→ WORK TO BE COMPLETED
On every line of the listing, check for "text"; copy the lines that have it.

→ DATA

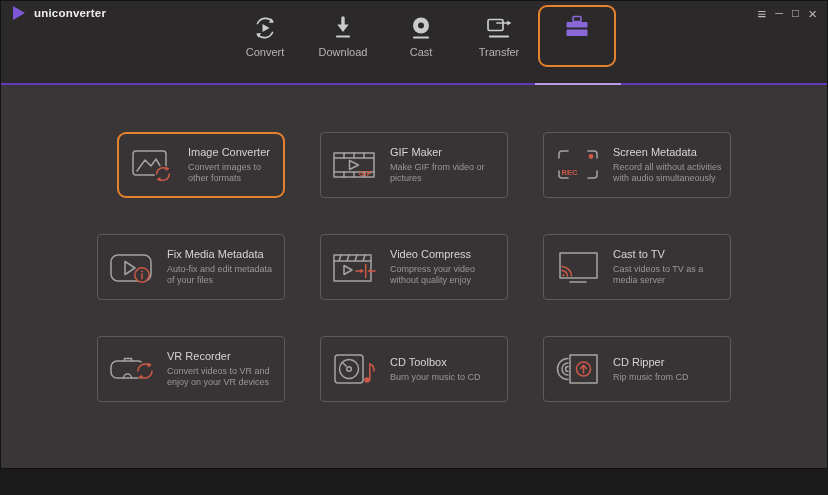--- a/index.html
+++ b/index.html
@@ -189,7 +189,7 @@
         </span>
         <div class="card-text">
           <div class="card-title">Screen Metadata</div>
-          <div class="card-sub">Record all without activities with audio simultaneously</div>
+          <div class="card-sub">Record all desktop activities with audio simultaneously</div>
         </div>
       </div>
* * *
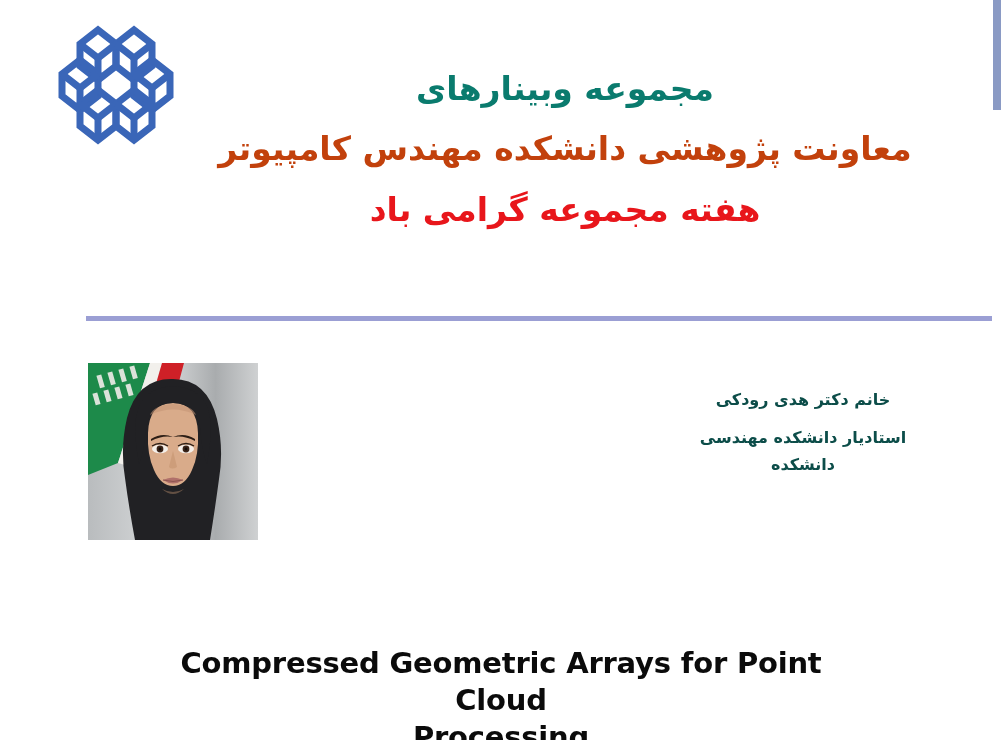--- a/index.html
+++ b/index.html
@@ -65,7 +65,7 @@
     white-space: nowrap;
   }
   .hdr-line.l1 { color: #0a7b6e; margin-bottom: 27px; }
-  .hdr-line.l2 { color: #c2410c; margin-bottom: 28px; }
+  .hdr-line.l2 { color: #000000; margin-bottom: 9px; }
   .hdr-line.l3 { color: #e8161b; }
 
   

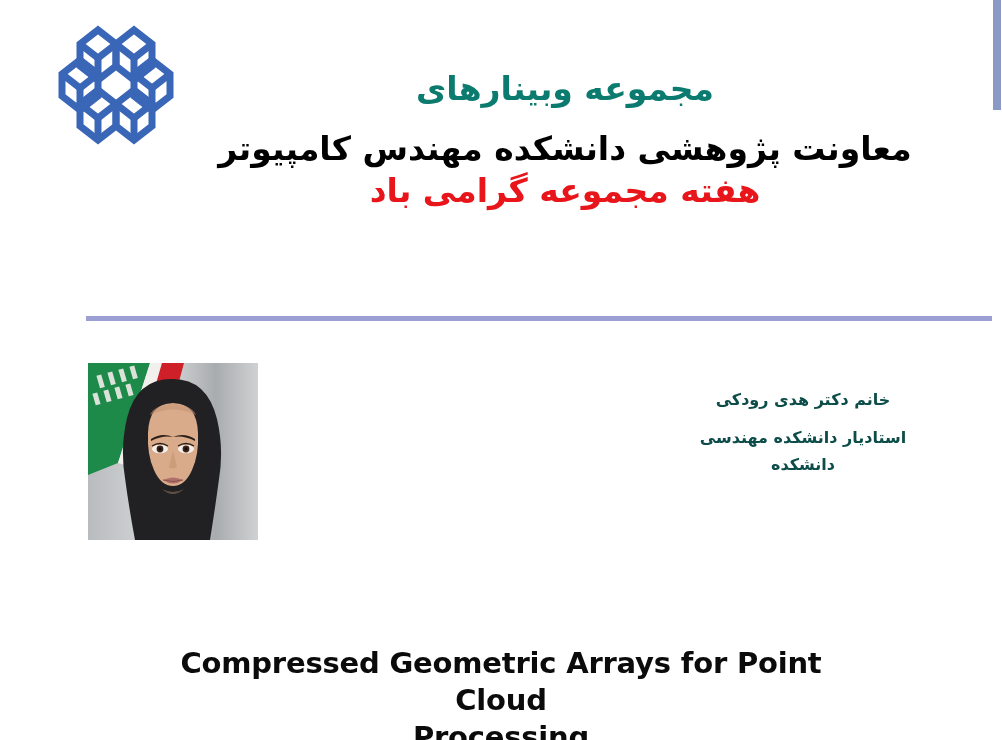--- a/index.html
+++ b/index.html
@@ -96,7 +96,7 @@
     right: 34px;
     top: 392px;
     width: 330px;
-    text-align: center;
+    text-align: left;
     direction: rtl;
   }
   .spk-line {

→ EXERCISE RESULT
         <div class="card-text">
-    text-align: center;
+    text-align: left;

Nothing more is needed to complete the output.